Correlating flow induced shear stress and chondrocytes activity in micro-porous scaffold using computational fluid dynamics and rapid prototyping
Heidarkhan Tehrani, A., Singh, S., Jaiprakash, A., & Oloyede, A. (2014) Correlating flow induced shear stress and chondrocytes activity in micro-porous scaffold using computational fluid dynamics and rapid prototyping. In ASBTE 23rd Annual Conference of the Australian Society for Biomaterials and Tissue Engineering, 22-24 April 2014, Mantra Resort Lorne, Victoria, Australia.. (In Press)

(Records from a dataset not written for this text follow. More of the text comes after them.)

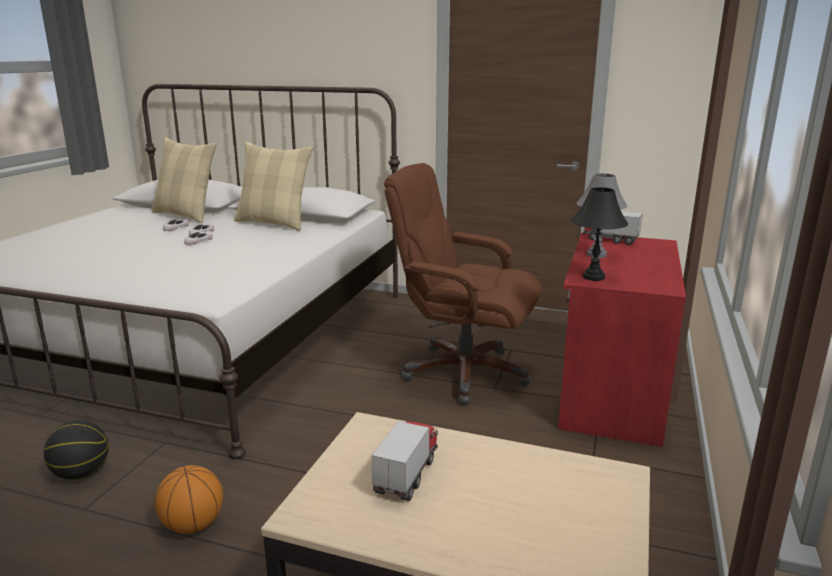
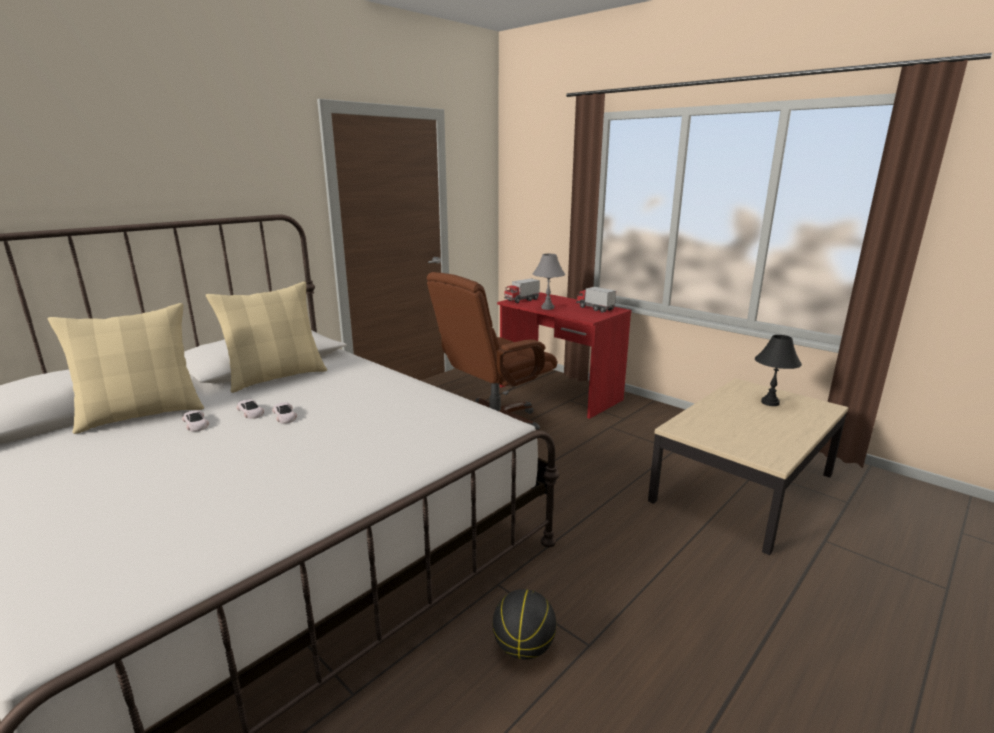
camera: 65 degrees left, 0 degrees up
basketball [155,465,223,534] -> none
toy truck [372,421,438,501] -> toy truck moved to [576,287,616,313]
black table lamp [571,187,628,281] -> black table lamp moved to [755,335,802,406]

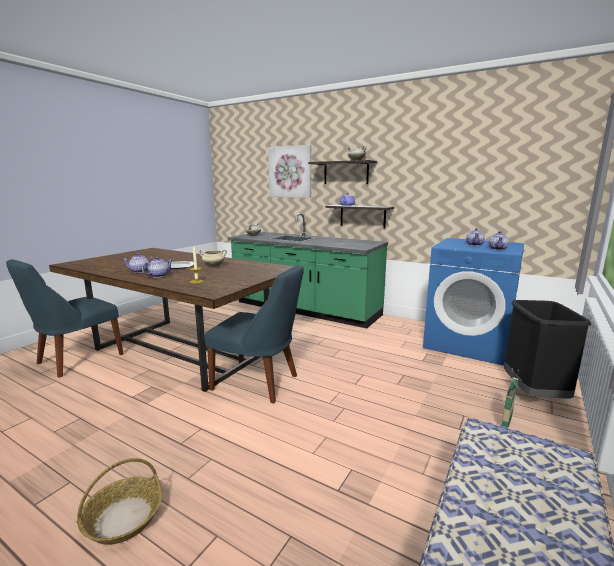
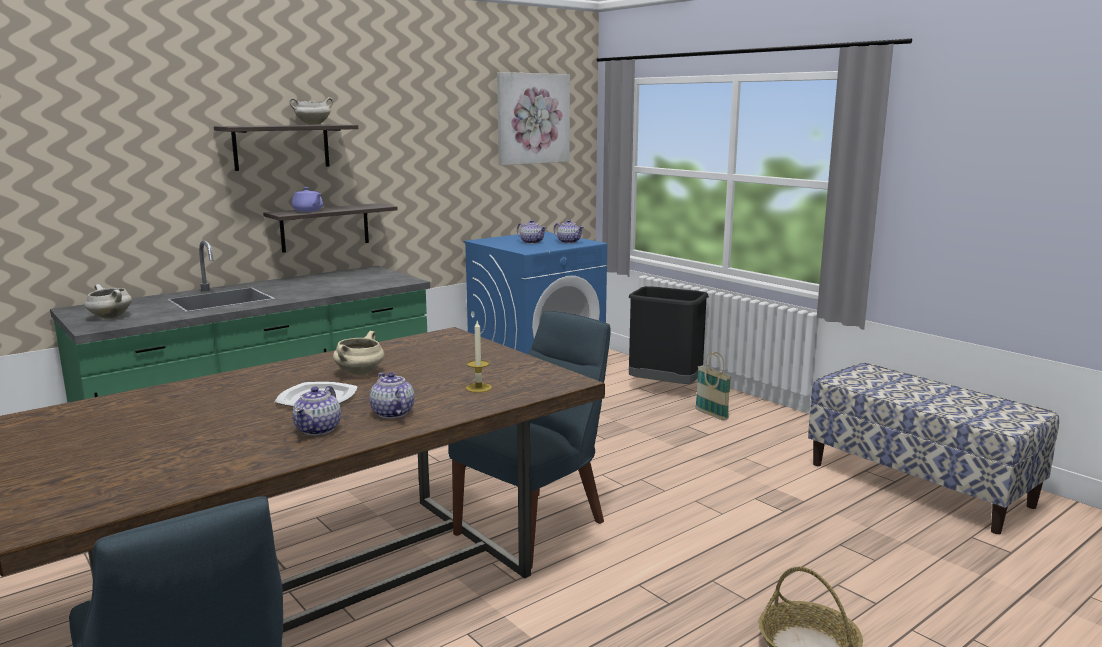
camera: 70 degrees left, 0 degrees up
picture [268,145,311,198] -> picture moved to [497,72,570,165]

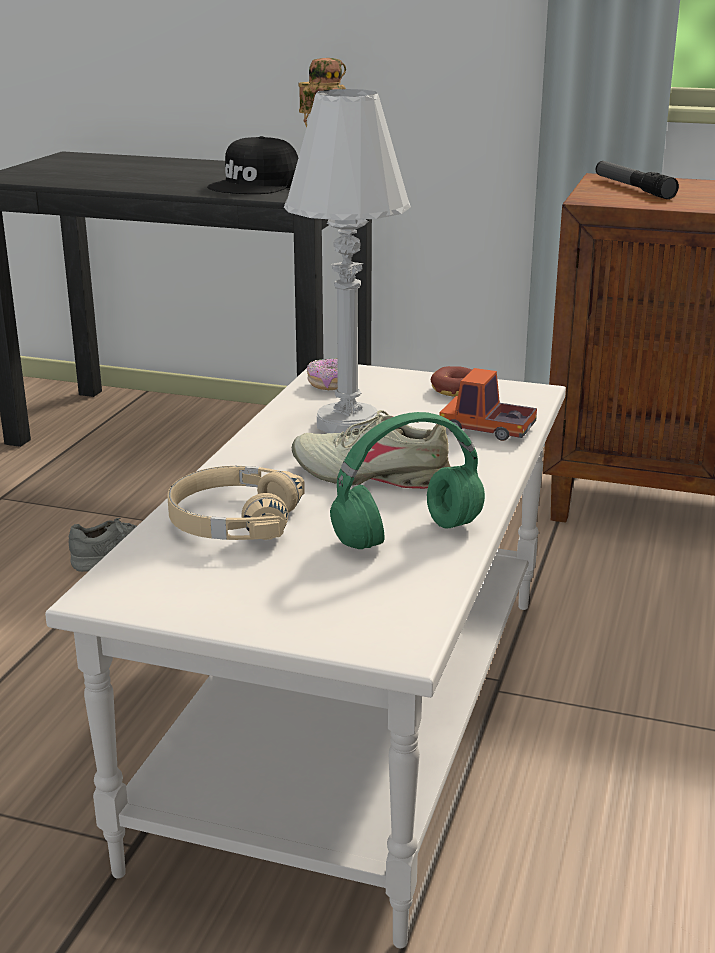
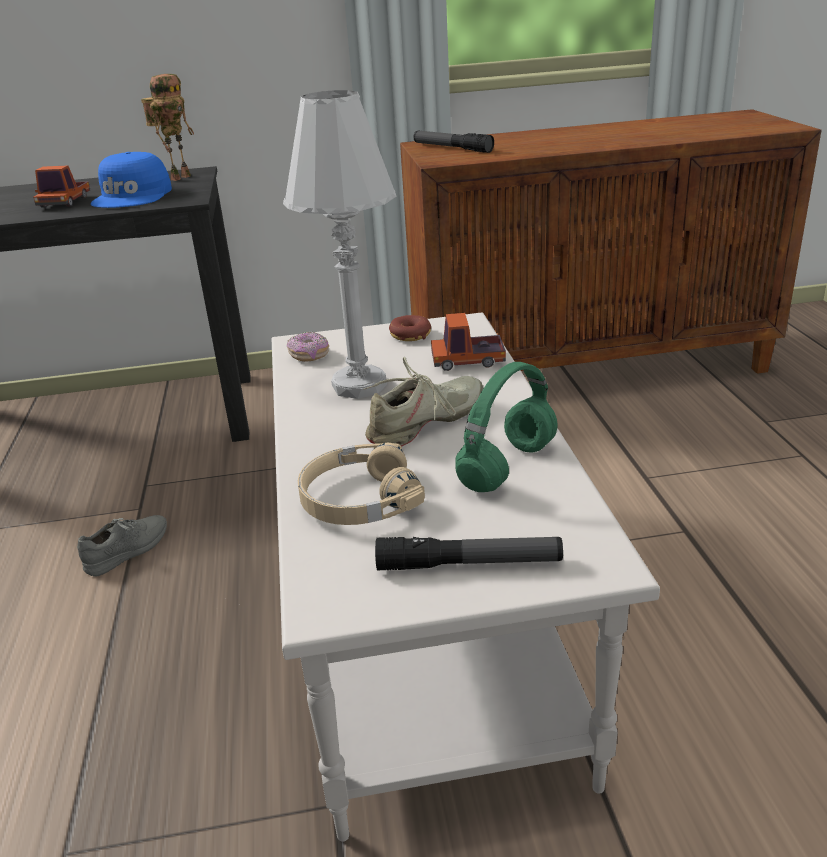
camera: 25 degrees left, 5 degrees up
black cap [207,136,298,194] -> blue cap [91,152,172,208]
beige shoe [292,410,451,489] -> beige shoe turned 150 degrees clockwise [363,357,483,446]
none -> toy truck [33,165,90,208]
none -> flashlight [375,537,563,570]

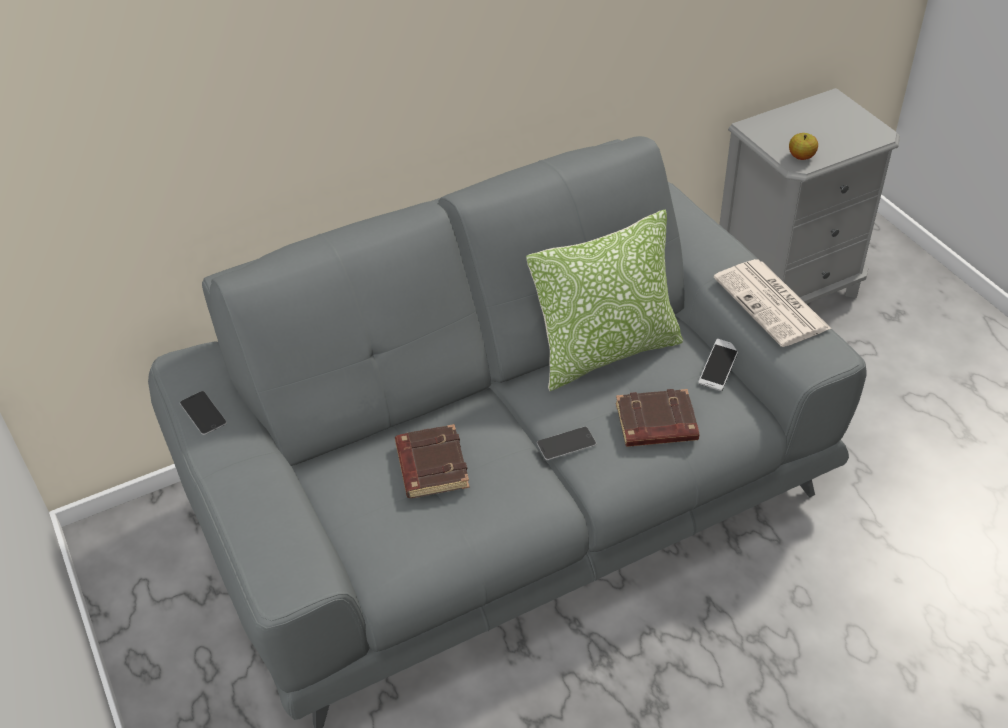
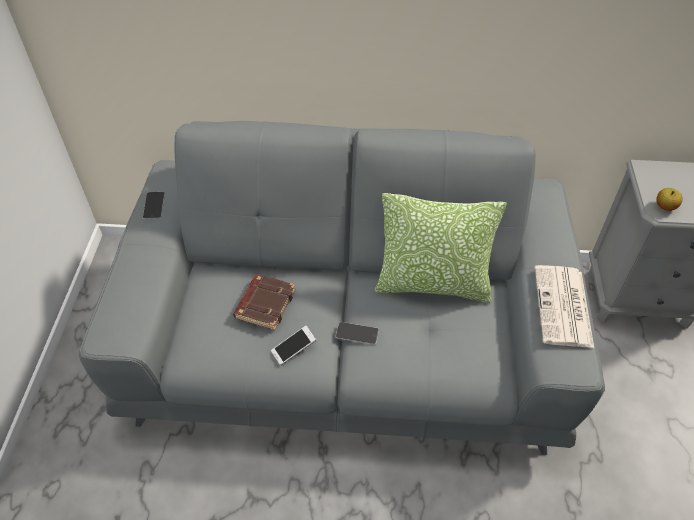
camera: 30 degrees right, 5 degrees up
brown book [616,389,699,447] -> none
phone [698,339,738,391] -> phone moved to [271,326,316,365]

Flow induced shear stress plays an important role in regulating cell growth and distribution in scaffolds. This study sought to correlate wall shear stress and chondrocytes activity for engineering design of micro-porous osteochondral grafts based on the hypothesis that it is possible to capture and discriminate between the transmitted force and cell response at the inner irregularities. Unlike common tissue engineering therapies with perfusion bioreactors in which flow-mediated stress is the controlling parameter, this work assigned the associated stress as a function of porosity to influence in vitro proliferation of chondrocytes. D-optimality criterion was used to accommodate three pore characteristics for appraisal in a mixed level fractional design of experiment (DOE); namely, pore size (4 levels), distribution pattern (2 levels) and density (3 levels). Micro-porous scaffolds (n=12) were fabricated according to the DOE using rapid prototyping of an acrylic-based bio-photopolymer. Computational fluid dynamics (CFD) models were created correspondingly and used on an idealized boundary condition with a Newtonian fluid domain to simulate the dynamic microenvironment inside the pores. In vitro condition was reproduced for the 3D printed constructs seeded by high pellet densities of human chondrocytes and cultured for 72 hours. The results showed that cell proliferation was significantly different in the constructs (p<0.05). Inlet fluid velocity of 3×10-2mms-1 and average shear stress of 5.65×10-2 Pa corresponded with increased cell proliferation for scaffolds with smaller pores in hexagonal pattern and lower densities. Although the analytical solution of a Poiseuille flow inside the pores was found insufficient for the description of the flow profile probably due to the outside flow induced turbulence, it showed that the shear stress would increase with cell growth and decrease with pore size. This correlation demonstrated the basis for determining the relation between the induced stress and chondrocyte activity to optimize microfabrication of engineered cartilaginous constructs.